There’s no doubt that Supergirl, CBS’s foray into comics-based TV, is largely a feminist show. The first line the character utters in the series is, “I’m not afraid.” In his review of the show, Matt Zoller Seitz wrote, it’s “aware of the cultural and political implications of everything it’s showing us, whether it’s Kara taking issue with a prototype of a costume with a bared midriff or defeating a brawny, hateful, openly sexist foe by, essentially, destroying his symbolic phallus.” But I still have one nagging question on my mind: Why the hell is Supergirl wearing a skirt?
There is nothing fundamentally wrong about a woman wearing skirt; in many — almost any — contexts, it makes sense. Except for one: changing into a skirt to do something extremely physically demanding, like fighting crime and aliens. Supergirl’s costume has long been critiqued and scrutinized, and it’s gone through multiple changes since her debut in 1959. Comics collector and expert Brian G. Philbin laid out an extremely interesting history of Supergirl’s wardrobe with the help of original art submissions from fellow fans and collectors. The first iteration of her outfit had Supergirl, a.k.a. Kara Zor-El, decked out mostly in blue, much like her cousin, Superman. But despite the inclusion of the feminine skirt, the costume was criticized for being all blue, and thus too masculine. The red skirt was a variation on the original theme and became the more iconic look for the character we more often recall, pictured above.
In 1970, Supergirl’s artists and editors were interested in giving her a more modern and “groovy” look. Design ideas from fans came pouring in, some of which heavily incorporated the flared look of the era’s fashions.

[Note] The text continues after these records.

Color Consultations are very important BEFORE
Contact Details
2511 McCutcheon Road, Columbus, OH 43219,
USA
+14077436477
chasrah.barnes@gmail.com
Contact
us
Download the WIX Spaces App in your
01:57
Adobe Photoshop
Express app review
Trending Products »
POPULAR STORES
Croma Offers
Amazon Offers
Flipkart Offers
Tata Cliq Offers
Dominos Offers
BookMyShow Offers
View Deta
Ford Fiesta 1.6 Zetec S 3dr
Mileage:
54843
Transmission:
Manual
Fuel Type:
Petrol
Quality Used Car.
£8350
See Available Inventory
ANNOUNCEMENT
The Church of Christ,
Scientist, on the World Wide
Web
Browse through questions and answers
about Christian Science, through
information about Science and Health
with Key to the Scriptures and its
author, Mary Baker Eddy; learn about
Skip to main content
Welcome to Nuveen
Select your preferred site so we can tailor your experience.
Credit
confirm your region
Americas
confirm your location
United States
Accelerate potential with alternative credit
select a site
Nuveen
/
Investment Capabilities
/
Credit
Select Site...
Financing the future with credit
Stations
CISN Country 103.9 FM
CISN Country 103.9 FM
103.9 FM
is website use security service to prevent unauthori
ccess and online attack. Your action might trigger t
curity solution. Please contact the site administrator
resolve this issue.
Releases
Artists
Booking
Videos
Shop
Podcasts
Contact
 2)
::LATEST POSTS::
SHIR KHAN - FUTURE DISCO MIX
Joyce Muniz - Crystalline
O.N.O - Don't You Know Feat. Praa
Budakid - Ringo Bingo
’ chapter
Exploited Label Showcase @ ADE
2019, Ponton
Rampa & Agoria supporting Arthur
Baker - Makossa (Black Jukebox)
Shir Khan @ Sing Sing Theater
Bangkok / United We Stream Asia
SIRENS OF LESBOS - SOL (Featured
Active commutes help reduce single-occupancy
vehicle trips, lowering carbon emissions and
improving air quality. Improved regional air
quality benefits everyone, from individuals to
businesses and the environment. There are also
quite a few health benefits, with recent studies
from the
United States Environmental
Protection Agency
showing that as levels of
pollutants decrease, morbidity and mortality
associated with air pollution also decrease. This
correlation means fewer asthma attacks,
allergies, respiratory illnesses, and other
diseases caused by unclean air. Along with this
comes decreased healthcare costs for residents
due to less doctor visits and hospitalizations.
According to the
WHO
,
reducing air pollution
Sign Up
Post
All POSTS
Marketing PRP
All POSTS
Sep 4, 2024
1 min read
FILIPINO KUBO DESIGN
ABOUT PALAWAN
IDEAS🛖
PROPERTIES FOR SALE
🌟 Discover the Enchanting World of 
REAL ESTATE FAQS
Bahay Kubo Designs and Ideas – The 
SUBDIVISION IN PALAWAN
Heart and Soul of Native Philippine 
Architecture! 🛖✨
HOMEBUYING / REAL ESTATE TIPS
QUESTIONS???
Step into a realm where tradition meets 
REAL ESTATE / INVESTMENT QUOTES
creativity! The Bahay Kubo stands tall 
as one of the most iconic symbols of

But what’s most notable about these fan-submitted designs is the inclusion of pants and leggings. By the time feminism entered the conversation, Supergirl’s readers didn’t think their hero required a skirt to (a) be feminine or (b) kick butt.

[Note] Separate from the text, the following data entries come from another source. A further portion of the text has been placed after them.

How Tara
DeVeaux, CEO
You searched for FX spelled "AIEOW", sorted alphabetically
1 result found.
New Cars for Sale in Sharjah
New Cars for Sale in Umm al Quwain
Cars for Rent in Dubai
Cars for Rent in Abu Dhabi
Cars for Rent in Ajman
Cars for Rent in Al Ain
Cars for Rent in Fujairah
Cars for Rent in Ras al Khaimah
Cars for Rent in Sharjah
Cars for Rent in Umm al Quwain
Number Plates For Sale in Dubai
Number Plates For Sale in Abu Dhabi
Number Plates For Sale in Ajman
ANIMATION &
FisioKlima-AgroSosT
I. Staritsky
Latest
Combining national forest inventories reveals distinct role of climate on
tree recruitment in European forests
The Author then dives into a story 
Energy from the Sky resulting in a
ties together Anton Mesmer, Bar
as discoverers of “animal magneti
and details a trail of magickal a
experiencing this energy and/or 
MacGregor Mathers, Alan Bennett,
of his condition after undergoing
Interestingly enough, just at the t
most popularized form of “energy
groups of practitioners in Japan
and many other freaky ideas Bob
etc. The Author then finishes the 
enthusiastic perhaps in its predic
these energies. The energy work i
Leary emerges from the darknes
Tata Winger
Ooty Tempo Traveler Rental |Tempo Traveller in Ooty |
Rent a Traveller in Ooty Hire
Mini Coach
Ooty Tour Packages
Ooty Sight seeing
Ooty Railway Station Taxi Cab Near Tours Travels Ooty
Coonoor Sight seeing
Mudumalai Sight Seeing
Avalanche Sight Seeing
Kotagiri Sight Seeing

Throughout the rest of the 1970s and into the ‘80s, Supergirl always sported a combination of blue and red with some yellow trim, but the variations came and went faster than a speeding bullet. There was a bizarre evening-gown design, puffy booty shorts, Peter Pan−esque shoes in place of her boots, a full-body tunic, lace-up ballet slippers, and this unfortunate bathing-suit concoction. The most recent controversy surrounding Supergirl’s outfit came in 2009, when DC Comics editor Matt Idelson declared, “I never want to see Supergirl’s panties again.” Soon after, a pair of red biker shorts appeared under her tiny skirt.

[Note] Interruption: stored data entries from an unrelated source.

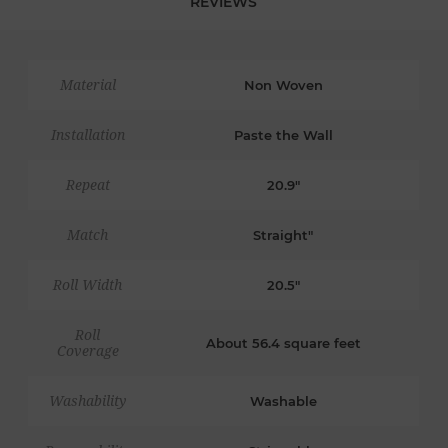
REVIEWS
Material
Non Woven
Installation
Paste the Wall
Repeat
20.9"
Match
Straight"
Roll Width
20.5"
Roll
About 56.4 square feet
Coverage
Washability
Washable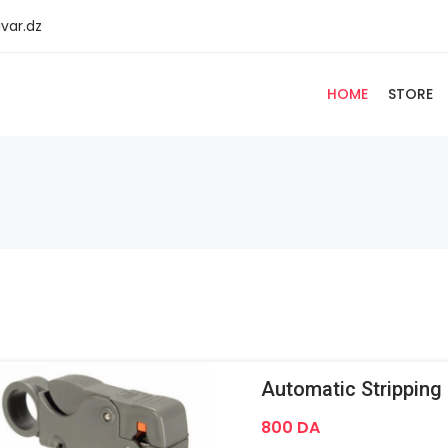
var.dz
HOME
STORE
800 DA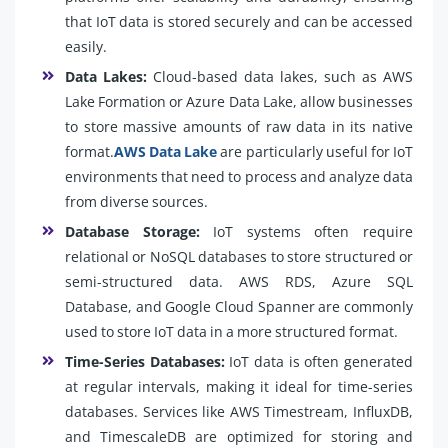
that IoT data is stored securely and can be accessed
easily.
Data Lakes:
Cloud-based data lakes, such as AWS
Lake Formation or Azure Data Lake, allow businesses
to store massive amounts of raw data in its native
format.
AWS Data Lake
are particularly useful for IoT
environments that need to process and analyze data
from diverse sources.
Database Storage:
IoT systems often require
relational or NoSQL databases to store structured or
semi-structured data. AWS RDS, Azure SQL
Database, and Google Cloud Spanner are commonly
used to store IoT data in a more structured format.
Time-Series Databases:
IoT data is often generated
at regular intervals, making it ideal for time-series
databases. Services like AWS Timestream, InfluxDB,
and TimescaleDB are optimized for storing and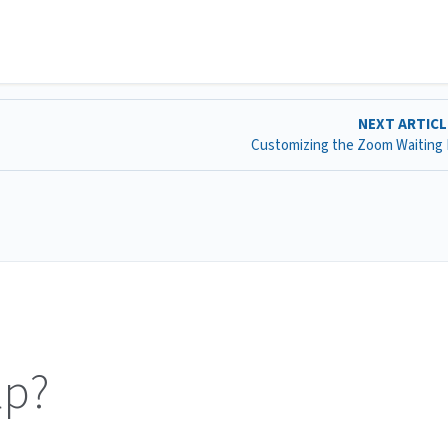
NEXT ARTIC
Customizing the Zoom Waiting
lp?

The 1984 film version of Supergirl closely resembles some of the earliest looks, and is probably the vision that pops into most heads when imagining the character. Supergirl’s costume in the new CBS series largely imitates that one, with a few minor tweaks: darker shades, black tights, and higher boots. But the skirt remains.
Melissa Benoist, who plays Supergirl, goes through her own costume transformation over the course of the pilot episode, with the help of her confidant and co-worker Winn (Jeremy Jordan), who designs every stage of her various outfits. First there’s a tight fitting, long-sleeved blue crop top matched with what can only be described as underwear.
“I’m not flying around saving people in this,” Kara tells him. “I wouldn’t wear it to the beach.” Next up: a fuller top paired with a tiny skirt, followed by an iteration that includes the cape and some bright red flat-heeled boots. Her final look adds black tights and, for some reason, wedge-heeled boots.
Many would argue that Supergirl’s skirt is just another example in a long line of female superheroes whose costumes exist solely to titillate male viewers. Projects like the Hawkeye Initiative are wonderful in that they point out how female comic-book characters are repeatedly drawn in an oversexualized way as compared to male characters. But that’s not really the issue here — Kara is perfectly welcome to wear as skimpy an outfit as she likes. This is about the practicality of being Supergirl. There’s a scene in the pilot where Kara does the iconic opening of her button-down shirt to reveal the signature S on her chest. Like Superman, she wears her uniform under her everyday clothes. Are we supposed to believe that she’s sporting her flouncy skirt under the form-fitting office pants she was wearing just the moment before?
Supergirl costume designer Colleen Atwood said in a press release, “In designing Supergirl, I wanted to embrace the past, but more importantly, thrust her into the street-style action hero of today.” “There’s a real love for Americana with Supergirl,” she expanded in an interview with Variety in June, “and I wanted to really embrace that heart of women — there’s enough skin out there in the world.” It’s true that with the addition of black tights, the new Supergirl doesn’t show much skin. And it’s laudable that Atwood wants Kara to be modern, chic, and stylish. Indeed, when she first appears, Kara is sporting a bright red skirt, a nice homage to her character’s roots. But when she’s out in the streets, fighting crime as Supergirl, I really wish she would put some pants on.